Public morality was carefully guarded under the rule of the Visigoths, only to be tolerated during the Middle Ages, since which time it has been at one time lax, at another severely regulated: at the present day we find it in a strange state of confusion.
In the year 586-601, the king of the Visigoths of Spain forbade prostitution in a most absolute manner under pain of severe punishment.
The daughter and the wife born of free parents, convicted of having delivered themselves over to abandonment, received for the first offence three hundred blows with a stick and were ignominiously driven from the city; a relapse was punished with the same corporal punishment, after which the culprit was handed over to a poor person, who was obliged to employ her in performing the most menial offices. If the parents were convicted of being accomplices and of having participated in the gain derived by their daughter’s prostitution, each one received one hundred blows. The slave who gave herself up publicly to libertinage received three hundred blows, and when she was sent back to her master, her head was shaved, and she was banished from the city or sold in a place from whence she could not return. The master who refused to submit to these stipulations of the law received in public fifty blows with a stick or a whip, and the slave became the property of some poor man pointed out by the king or the judge, under condition of never being seen in the city again. If the master had participated in the debauchery of his slave, that is if he had reaped any profit, he received the same chastisement as the culprit.
This decree, made especially to repress prostitution in the cities, applied equally to women of ill fame who infested the boroughs, the villages, and the country at large.
This was at the commencement of the seventh century, and such were the severities of the laws passed by the king of the barbarians, Recard by name. The power of the Visigoths was broken a hundred years afterwards by the Arabs. The conquered fled to the hilly country, taking refuge in the mountains of the Asturias; but what laws were in force amongst them we do not know—we only know that the manners of the age were shameful. Perpetual wars, the capture and consequent pillage of villages, the license of the soldiery, helped to constitute a state of things not at all favourable for the developement of female chastity. The Christians and the Mussulmans held in captivity the women taken in battle and treated them as slaves.
The Arabs were soon in their turn conquered by the Moors, and, as the struggle was less bloody, the two people mingled and exercised a mutual influence over one another; but the influence of the Arabs was more direct. “The loose manners of the East,” says M. Guardia, “and the luxury ever prevalent amongst orientals, were impalpably engrafted on the austerer habits of the Christians. Chivalry was found to be perfectly compatible with debauchery.” The corruption of manners made rapid strides. Prostitution reappeared in all its forms; nor was it, as amongst the Arabs, hampered by municipal restrictions or fettered by arbitrary and severe legislation.

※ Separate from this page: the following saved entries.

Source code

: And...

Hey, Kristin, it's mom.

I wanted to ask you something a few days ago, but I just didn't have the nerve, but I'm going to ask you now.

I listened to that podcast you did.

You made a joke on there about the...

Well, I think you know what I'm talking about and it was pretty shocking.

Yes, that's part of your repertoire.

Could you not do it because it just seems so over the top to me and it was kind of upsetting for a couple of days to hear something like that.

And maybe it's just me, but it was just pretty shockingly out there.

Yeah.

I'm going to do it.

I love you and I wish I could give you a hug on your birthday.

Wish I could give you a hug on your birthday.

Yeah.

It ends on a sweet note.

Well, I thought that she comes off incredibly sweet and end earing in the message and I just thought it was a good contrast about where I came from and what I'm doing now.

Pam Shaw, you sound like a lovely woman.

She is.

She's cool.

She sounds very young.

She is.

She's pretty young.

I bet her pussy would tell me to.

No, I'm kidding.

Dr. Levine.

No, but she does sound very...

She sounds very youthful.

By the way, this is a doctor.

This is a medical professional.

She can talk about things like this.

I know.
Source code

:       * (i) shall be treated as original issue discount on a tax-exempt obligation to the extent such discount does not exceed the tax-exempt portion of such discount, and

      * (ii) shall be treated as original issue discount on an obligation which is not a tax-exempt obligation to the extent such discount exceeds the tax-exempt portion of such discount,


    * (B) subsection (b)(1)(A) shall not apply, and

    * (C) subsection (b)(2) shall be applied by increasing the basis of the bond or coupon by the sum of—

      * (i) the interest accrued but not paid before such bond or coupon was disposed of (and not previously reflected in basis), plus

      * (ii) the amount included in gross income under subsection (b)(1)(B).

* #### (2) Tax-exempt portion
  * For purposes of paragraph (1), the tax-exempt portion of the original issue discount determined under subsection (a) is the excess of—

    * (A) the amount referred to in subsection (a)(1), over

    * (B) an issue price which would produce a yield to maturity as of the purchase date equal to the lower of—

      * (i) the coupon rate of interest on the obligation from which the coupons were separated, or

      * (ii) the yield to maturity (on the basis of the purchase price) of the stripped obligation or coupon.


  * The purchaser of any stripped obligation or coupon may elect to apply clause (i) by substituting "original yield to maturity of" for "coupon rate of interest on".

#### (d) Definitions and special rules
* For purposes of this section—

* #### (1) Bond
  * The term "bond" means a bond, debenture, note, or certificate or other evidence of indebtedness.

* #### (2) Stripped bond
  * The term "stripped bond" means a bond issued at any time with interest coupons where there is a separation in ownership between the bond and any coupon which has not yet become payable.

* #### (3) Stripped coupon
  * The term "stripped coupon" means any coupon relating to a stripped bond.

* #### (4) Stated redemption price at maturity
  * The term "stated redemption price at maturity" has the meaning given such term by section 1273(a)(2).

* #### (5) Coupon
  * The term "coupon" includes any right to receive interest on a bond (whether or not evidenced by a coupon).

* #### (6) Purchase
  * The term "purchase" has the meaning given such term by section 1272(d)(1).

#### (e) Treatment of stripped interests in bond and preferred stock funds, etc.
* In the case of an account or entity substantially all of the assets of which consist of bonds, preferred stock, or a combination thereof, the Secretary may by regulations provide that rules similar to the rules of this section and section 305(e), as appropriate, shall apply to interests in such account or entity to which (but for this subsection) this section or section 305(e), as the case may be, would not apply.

In the fifteenth century the old regulations were resuscitated, and immorality found itself once more compelled to bow to the dicta of priests. Nevertheless these rigorous measures proved that the remedy was worse than the evil. Secret debauchery took the place of public libertinage, and clandestine prostitution increased accordingly.
In the year 1552, Charles V. promulgated an edict against the keepers of houses of ill fame, considerably augmenting the existing punishments. Four years later this law was confirmed by Philip II.
The sequel, however, proves that laws were powerless against public corruption. Immorality is buoyant and contagious, and never so mischievous as when it is hidden.
The end of the fifteenth century witnessed a reform. Prostitution came to be regarded as a branch of the public administration, and placed under severe laws and precise regulations.